Ces trois situations ne sont pas détachables des dispositions particulières qui les ont évaluées et conduites jusqu’à nous. C’est-à-dire que nous n’avons connaissance que d’images produites par le mélange de faits et de représentations dont elles ont été l’occasion. Le cinéma de Méliès a longtemps été tenu pour la source d’un genre mineur du cinéma : l’affirmation trop forte du spectaculaire y interpelle de manière trop aiguë le réalisme supposé de la machine cinématographique 14. Le génie soviétique du montage est associé à un art de l’idée qui saurait traiter le réel comme une réserve de signes où puiser la matière d’une démonstration qui concerne son sens. Et l’industrialisation américaine, capable de produire avec des êtres réels socialement inexistants des êtres fictionnels pourtant terriblement charnels, est souvent comprise comme l’origine d’un monde propice au repos des travailleurs, cependant magnifié par l’inventivité de quelques réalisateurs inventifs.

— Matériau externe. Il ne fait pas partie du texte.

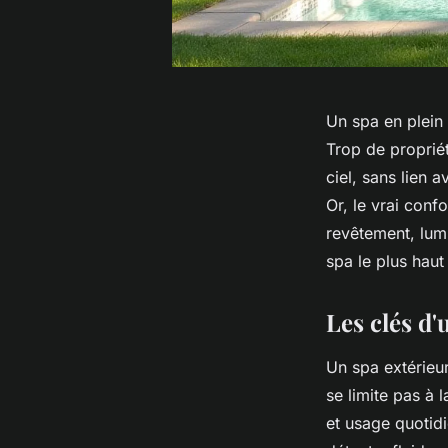
Un spa en plein 
Trop de proprié
ciel, sans lien a
Or, le vrai confo
revêtement, lumi
spa le plus hau
Les clés d'
Un spa extérieur
se limite pas à 
et usage quotidi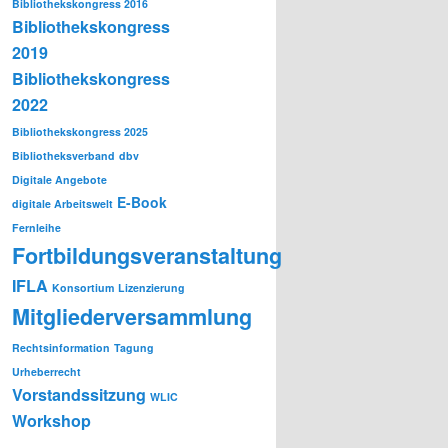
Bibliothekskongress 2016
Bibliothekskongress
2019
Bibliothekskongress
2022
Bibliothekskongress 2025
Bibliotheksverband
dbv
Digitale Angebote
E-Book
digitale Arbeitswelt
Fernleihe
Fortbildungsveranstaltung
IFLA
Konsortium
Lizenzierung
Mitgliederversammlung
Rechtsinformation
Tagung
Urheberrecht
Vorstandssitzung
WLIC
Workshop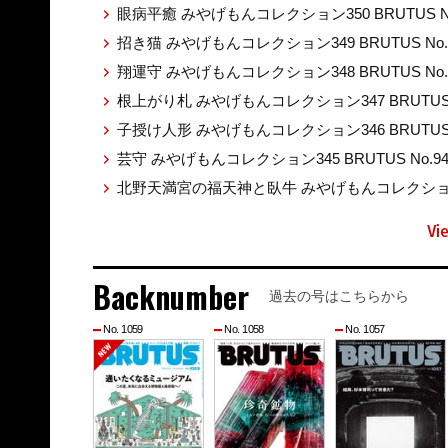
眼病平癒 みやげもんコレクション350 BRUTUS No
招き猫 みやげもんコレクション349 BRUTUS No.
翔運守 みやげもんコレクション348 BRUTUS No.
根上がり札 みやげもんコレクション347 BRUTUS 
子授け人形 みやげもんコレクション346 BRUTUS 
芸守 みやげもんコレクション345 BRUTUS No.9
北野天満宮の福天神と臥牛 みやげもんコレクション344
Vi
Backnumber
過去の号はこちらから
No. 1059
No. 1058
No. 1057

Ces portraits ne font pas l’unanimité ; cependant, ils désignent des positions majoritaires et suffisamment consensuelles pour qu’elles apparaissent comme des points de départ presque obligatoires de toute réflexion. La situation actuelle est loin d’être aussi tranchée. Les visions de l’impact numérique sur le cinéma sont très différentes : tout se passe comme si le contexte actuel permettait l’expression de dispositions variées. Le cinéma lui-même est l’objet d’opinions incompatibles, qui pourtant ne se contredisent pas entièrement. Nous essaierons d’éclairer la question en examinant certains débats auxquels ont donné lieu des événements cinématographiques récents.